* [DATOS DE ENTRADA]:
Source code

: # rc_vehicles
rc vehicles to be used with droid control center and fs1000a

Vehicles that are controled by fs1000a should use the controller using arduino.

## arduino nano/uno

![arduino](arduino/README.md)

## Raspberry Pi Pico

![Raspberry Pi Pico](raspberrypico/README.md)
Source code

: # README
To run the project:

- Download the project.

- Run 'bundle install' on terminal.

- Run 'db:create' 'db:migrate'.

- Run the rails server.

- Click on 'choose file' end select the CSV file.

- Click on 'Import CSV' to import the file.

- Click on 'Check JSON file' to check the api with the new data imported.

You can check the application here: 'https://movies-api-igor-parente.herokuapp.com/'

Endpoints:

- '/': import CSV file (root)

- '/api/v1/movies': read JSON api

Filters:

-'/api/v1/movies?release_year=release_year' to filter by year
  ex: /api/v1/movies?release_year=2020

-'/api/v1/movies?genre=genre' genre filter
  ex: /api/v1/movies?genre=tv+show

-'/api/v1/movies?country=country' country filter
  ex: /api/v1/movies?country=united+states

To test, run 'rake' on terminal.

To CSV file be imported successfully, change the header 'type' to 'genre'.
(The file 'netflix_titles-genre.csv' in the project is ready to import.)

* [TAREA A REALIZAR]: Actualiza todo el material reemplazando "terminal" por "console", sin tocar nada más.

* [RESPUESTA ESCRITA]:
Source code

: # rc_vehicles
rc vehicles to be used with droid control center and fs1000a

Vehicles that are controled by fs1000a should use the controller using arduino.

## arduino nano/uno

![arduino](arduino/README.md)

## Raspberry Pi Pico

![Raspberry Pi Pico](raspberrypico/README.md)
Source code

: # README
To run the project:

- Download the project.

- Run 'bundle install' on console.

- Run 'db:create' 'db:migrate'.

- Run the rails server.

- Click on 'choose file' end select the CSV file.

- Click on 'Import CSV' to import the file.

- Click on 'Check JSON file' to check the api with the new data imported.

You can check the application here: 'https://movies-api-igor-parente.herokuapp.com/'

Endpoints:

- '/': import CSV file (root)

- '/api/v1/movies': read JSON api

Filters:

-'/api/v1/movies?release_year=release_year' to filter by year
  ex: /api/v1/movies?release_year=2020

-'/api/v1/movies?genre=genre' genre filter
  ex: /api/v1/movies?genre=tv+show

-'/api/v1/movies?country=country' country filter
  ex: /api/v1/movies?country=united+states

To test, run 'rake' on console.

To CSV file be imported successfully, change the header 'type' to 'genre'.
(The file 'netflix_titles-genre.csv' in the project is ready to import.)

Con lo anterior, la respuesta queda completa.